PROMPT :: Print the records exactly and in full, please; the pictures stay out.

Transcribed page contents:
***

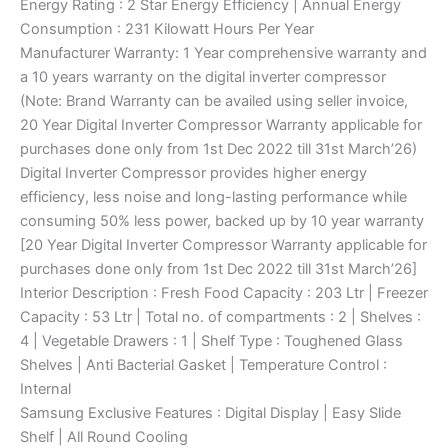
Energy Rating : 2 Star Energy Efficiency | Annual Energy
Consumption : 231 Kilowatt Hours Per Year
Manufacturer Warranty: 1 Year comprehensive warranty and
a 10 years warranty on the digital inverter compressor
(Note: Brand Warranty can be availed using seller invoice,
20 Year Digital Inverter Compressor Warranty applicable for
purchases done only from 1st Dec 2022 till 31st March’26)
Digital Inverter Compressor provides higher energy
efficiency, less noise and long-lasting performance while
consuming 50% less power, backed up by 10 year warranty
[20 Year Digital Inverter Compressor Warranty applicable for
purchases done only from 1st Dec 2022 till 31st March’26]
Interior Description : Fresh Food Capacity : 203 Ltr | Freezer
Capacity : 53 Ltr | Total no. of compartments : 2 | Shelves :
4 | Vegetable Drawers : 1 | Shelf Type : Toughened Glass
Shelves | Anti Bacterial Gasket | Temperature Control :
Internal
Samsung Exclusive Features : Digital Display | Easy Slide
Shelf | All Round Cooling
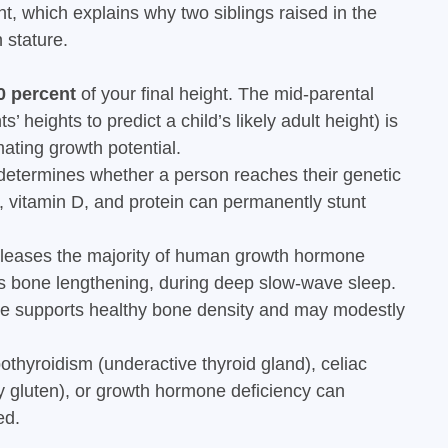
ght, which explains why two siblings raised in the
 stature.
0 percent
of your final height. The mid-parental
’ heights to predict a child’s likely adult height) is
ating growth potential.
etermines whether a person reaches their genetic
m, vitamin D, and protein can permanently stunt
eleases the majority of human growth hormone
es bone lengthening, during deep slow-wave sleep.
se supports healthy bone density and may modestly
thyroidism (underactive thyroid gland), celiac
 gluten), or growth hormone deficiency can
ed.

***

RESPONSE ::
Energy Rating : 2 Star Energy Efficiency | Annual Energy
Consumption : 231 Kilowatt Hours Per Year
Manufacturer Warranty: 1 Year comprehensive warranty and
a 10 years warranty on the digital inverter compressor
(Note: Brand Warranty can be availed using seller invoice,
20 Year Digital Inverter Compressor Warranty applicable for
purchases done only from 1st Dec 2022 till 31st March’26)
Digital Inverter Compressor provides higher energy
efficiency, less noise and long-lasting performance while
consuming 50% less power, backed up by 10 year warranty
[20 Year Digital Inverter Compressor Warranty applicable for
purchases done only from 1st Dec 2022 till 31st March’26]
Interior Description : Fresh Food Capacity : 203 Ltr | Freezer
Capacity : 53 Ltr | Total no. of compartments : 2 | Shelves :
4 | Vegetable Drawers : 1 | Shelf Type : Toughened Glass
Shelves | Anti Bacterial Gasket | Temperature Control :
Internal
Samsung Exclusive Features : Digital Display | Easy Slide
Shelf | All Round Cooling
ght, which explains why two siblings raised in the
 stature.
0 percent
of your final height. The mid-parental
’ heights to predict a child’s likely adult height) is
ating growth potential.
etermines whether a person reaches their genetic
m, vitamin D, and protein can permanently stunt
eleases the majority of human growth hormone
es bone lengthening, during deep slow-wave sleep.
se supports healthy bone density and may modestly
thyroidism (underactive thyroid gland), celiac
 gluten), or growth hormone deficiency can
ed.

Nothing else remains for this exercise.